*** Opening of GIVEN RECORDS ***

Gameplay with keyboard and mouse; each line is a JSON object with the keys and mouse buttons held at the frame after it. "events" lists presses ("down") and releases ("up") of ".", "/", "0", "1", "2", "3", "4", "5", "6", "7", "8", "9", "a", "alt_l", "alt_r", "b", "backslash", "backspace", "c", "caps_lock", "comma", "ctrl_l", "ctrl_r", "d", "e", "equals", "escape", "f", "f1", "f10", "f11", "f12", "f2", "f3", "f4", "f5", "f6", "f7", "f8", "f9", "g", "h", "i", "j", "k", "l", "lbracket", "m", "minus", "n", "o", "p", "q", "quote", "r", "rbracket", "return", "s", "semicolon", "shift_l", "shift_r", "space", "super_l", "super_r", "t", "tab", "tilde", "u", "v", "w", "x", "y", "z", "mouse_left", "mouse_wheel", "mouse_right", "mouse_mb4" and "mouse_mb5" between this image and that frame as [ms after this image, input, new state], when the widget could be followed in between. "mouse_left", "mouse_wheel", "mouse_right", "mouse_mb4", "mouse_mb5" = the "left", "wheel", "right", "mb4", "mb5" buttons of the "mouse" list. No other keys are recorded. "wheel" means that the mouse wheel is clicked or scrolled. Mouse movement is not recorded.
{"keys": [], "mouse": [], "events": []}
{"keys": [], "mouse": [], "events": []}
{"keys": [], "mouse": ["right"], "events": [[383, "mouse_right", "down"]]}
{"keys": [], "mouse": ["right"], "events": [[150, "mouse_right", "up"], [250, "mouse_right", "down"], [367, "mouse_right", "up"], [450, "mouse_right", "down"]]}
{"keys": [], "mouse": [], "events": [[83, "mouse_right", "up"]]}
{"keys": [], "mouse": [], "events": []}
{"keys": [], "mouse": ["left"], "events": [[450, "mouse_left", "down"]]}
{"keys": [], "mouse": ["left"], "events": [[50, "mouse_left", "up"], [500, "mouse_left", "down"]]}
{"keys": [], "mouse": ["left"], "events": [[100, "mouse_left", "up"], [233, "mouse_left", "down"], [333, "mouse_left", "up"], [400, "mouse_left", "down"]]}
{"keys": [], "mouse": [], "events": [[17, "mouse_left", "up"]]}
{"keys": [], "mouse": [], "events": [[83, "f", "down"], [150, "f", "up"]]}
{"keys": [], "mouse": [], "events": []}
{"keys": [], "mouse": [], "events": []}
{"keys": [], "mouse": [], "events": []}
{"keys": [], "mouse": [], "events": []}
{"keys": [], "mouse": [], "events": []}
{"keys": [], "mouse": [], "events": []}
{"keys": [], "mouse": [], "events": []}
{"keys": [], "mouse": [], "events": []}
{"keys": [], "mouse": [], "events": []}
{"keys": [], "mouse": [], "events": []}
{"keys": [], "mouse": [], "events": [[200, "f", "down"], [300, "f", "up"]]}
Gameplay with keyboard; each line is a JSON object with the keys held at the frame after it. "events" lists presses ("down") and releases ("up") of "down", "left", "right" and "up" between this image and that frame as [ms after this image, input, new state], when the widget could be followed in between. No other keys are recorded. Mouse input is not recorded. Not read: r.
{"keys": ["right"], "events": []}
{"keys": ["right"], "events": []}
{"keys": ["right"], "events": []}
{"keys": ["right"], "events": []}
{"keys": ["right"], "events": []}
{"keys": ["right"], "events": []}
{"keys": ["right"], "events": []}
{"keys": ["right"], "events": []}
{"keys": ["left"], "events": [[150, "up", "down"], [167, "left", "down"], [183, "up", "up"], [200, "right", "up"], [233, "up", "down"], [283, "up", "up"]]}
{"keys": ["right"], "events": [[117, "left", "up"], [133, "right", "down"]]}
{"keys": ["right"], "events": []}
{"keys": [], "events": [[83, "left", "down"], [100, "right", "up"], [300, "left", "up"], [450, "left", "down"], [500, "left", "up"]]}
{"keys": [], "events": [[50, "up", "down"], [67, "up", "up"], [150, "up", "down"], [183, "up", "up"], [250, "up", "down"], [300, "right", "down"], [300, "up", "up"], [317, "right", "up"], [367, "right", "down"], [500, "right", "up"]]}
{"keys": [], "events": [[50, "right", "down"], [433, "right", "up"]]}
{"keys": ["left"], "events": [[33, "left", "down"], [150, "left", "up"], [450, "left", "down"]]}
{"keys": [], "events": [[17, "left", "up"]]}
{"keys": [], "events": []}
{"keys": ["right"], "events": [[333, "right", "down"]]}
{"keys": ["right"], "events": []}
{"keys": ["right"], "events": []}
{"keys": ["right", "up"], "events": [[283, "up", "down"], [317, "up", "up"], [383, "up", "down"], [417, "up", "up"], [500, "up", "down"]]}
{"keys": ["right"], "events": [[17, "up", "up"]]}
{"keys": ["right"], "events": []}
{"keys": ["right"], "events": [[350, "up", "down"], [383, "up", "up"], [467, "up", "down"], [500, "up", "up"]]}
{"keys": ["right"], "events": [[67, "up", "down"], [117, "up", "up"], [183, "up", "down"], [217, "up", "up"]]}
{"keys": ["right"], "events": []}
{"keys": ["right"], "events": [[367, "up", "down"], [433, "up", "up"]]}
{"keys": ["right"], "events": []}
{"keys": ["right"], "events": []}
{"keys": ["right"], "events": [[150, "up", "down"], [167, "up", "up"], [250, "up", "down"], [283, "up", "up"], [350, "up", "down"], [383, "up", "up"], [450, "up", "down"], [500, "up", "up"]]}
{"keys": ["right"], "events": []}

*** Close of GIVEN RECORDS ***

→ **REQUIRED WORK**
The whole set of records needs to be written out exactly.

→ **RESULT FOR THIS TASK**
Gameplay with keyboard and mouse; each line is a JSON object with the keys and mouse buttons held at the frame after it. "events" lists presses ("down") and releases ("up") of ".", "/", "0", "1", "2", "3", "4", "5", "6", "7", "8", "9", "a", "alt_l", "alt_r", "b", "backslash", "backspace", "c", "caps_lock", "comma", "ctrl_l", "ctrl_r", "d", "e", "equals", "escape", "f", "f1", "f10", "f11", "f12", "f2", "f3", "f4", "f5", "f6", "f7", "f8", "f9", "g", "h", "i", "j", "k", "l", "lbracket", "m", "minus", "n", "o", "p", "q", "quote", "r", "rbracket", "return", "s", "semicolon", "shift_l", "shift_r", "space", "super_l", "super_r", "t", "tab", "tilde", "u", "v", "w", "x", "y", "z", "mouse_left", "mouse_wheel", "mouse_right", "mouse_mb4" and "mouse_mb5" between this image and that frame as [ms after this image, input, new state], when the widget could be followed in between. "mouse_left", "mouse_wheel", "mouse_right", "mouse_mb4", "mouse_mb5" = the "left", "wheel", "right", "mb4", "mb5" buttons of the "mouse" list. No other keys are recorded. "wheel" means that the mouse wheel is clicked or scrolled. Mouse movement is not recorded.
{"keys": [], "mouse": [], "events": []}
{"keys": [], "mouse": [], "events": []}
{"keys": [], "mouse": ["right"], "events": [[383, "mouse_right", "down"]]}
{"keys": [], "mouse": ["right"], "events": [[150, "mouse_right", "up"], [250, "mouse_right", "down"], [367, "mouse_right", "up"], [450, "mouse_right", "down"]]}
{"keys": [], "mouse": [], "events": [[83, "mouse_right", "up"]]}
{"keys": [], "mouse": [], "events": []}
{"keys": [], "mouse": ["left"], "events": [[450, "mouse_left", "down"]]}
{"keys": [], "mouse": ["left"], "events": [[50, "mouse_left", "up"], [500, "mouse_left", "down"]]}
{"keys": [], "mouse": ["left"], "events": [[100, "mouse_left", "up"], [233, "mouse_left", "down"], [333, "mouse_left", "up"], [400, "mouse_left", "down"]]}
{"keys": [], "mouse": [], "events": [[17, "mouse_left", "up"]]}
{"keys": [], "mouse": [], "events": [[83, "f", "down"], [150, "f", "up"]]}
{"keys": [], "mouse": [], "events": []}
{"keys": [], "mouse": [], "events": []}
{"keys": [], "mouse": [], "events": []}
{"keys": [], "mouse": [], "events": []}
{"keys": [], "mouse": [], "events": []}
{"keys": [], "mouse": [], "events": []}
{"keys": [], "mouse": [], "events": []}
{"keys": [], "mouse": [], "events": []}
{"keys": [], "mouse": [], "events": []}
{"keys": [], "mouse": [], "events": []}
{"keys": [], "mouse": [], "events": [[200, "f", "down"], [300, "f", "up"]]}
Gameplay with keyboard; each line is a JSON object with the keys held at the frame after it. "events" lists presses ("down") and releases ("up") of "down", "left", "right" and "up" between this image and that frame as [ms after this image, input, new state], when the widget could be followed in between. No other keys are recorded. Mouse input is not recorded. Not read: r.
{"keys": ["right"], "events": []}
{"keys": ["right"], "events": []}
{"keys": ["right"], "events": []}
{"keys": ["right"], "events": []}
{"keys": ["right"], "events": []}
{"keys": ["right"], "events": []}
{"keys": ["right"], "events": []}
{"keys": ["right"], "events": []}
{"keys": ["left"], "events": [[150, "up", "down"], [167, "left", "down"], [183, "up", "up"], [200, "right", "up"], [233, "up", "down"], [283, "up", "up"]]}
{"keys": ["right"], "events": [[117, "left", "up"], [133, "right", "down"]]}
{"keys": ["right"], "events": []}
{"keys": [], "events": [[83, "left", "down"], [100, "right", "up"], [300, "left", "up"], [450, "left", "down"], [500, "left", "up"]]}
{"keys": [], "events": [[50, "up", "down"], [67, "up", "up"], [150, "up", "down"], [183, "up", "up"], [250, "up", "down"], [300, "right", "down"], [300, "up", "up"], [317, "right", "up"], [367, "right", "down"], [500, "right", "up"]]}
{"keys": [], "events": [[50, "right", "down"], [433, "right", "up"]]}
{"keys": ["left"], "events": [[33, "left", "down"], [150, "left", "up"], [450, "left", "down"]]}
{"keys": [], "events": [[17, "left", "up"]]}
{"keys": [], "events": []}
{"keys": ["right"], "events": [[333, "right", "down"]]}
{"keys": ["right"], "events": []}
{"keys": ["right"], "events": []}
{"keys": ["right", "up"], "events": [[283, "up", "down"], [317, "up", "up"], [383, "up", "down"], [417, "up", "up"], [500, "up", "down"]]}
{"keys": ["right"], "events": [[17, "up", "up"]]}
{"keys": ["right"], "events": []}
{"keys": ["right"], "events": [[350, "up", "down"], [383, "up", "up"], [467, "up", "down"], [500, "up", "up"]]}
{"keys": ["right"], "events": [[67, "up", "down"], [117, "up", "up"], [183, "up", "down"], [217, "up", "up"]]}
{"keys": ["right"], "events": []}
{"keys": ["right"], "events": [[367, "up", "down"], [433, "up", "up"]]}
{"keys": ["right"], "events": []}
{"keys": ["right"], "events": []}
{"keys": ["right"], "events": [[150, "up", "down"], [167, "up", "up"], [250, "up", "down"], [283, "up", "up"], [350, "up", "down"], [383, "up", "up"], [450, "up", "down"], [500, "up", "up"]]}
{"keys": ["right"], "events": []}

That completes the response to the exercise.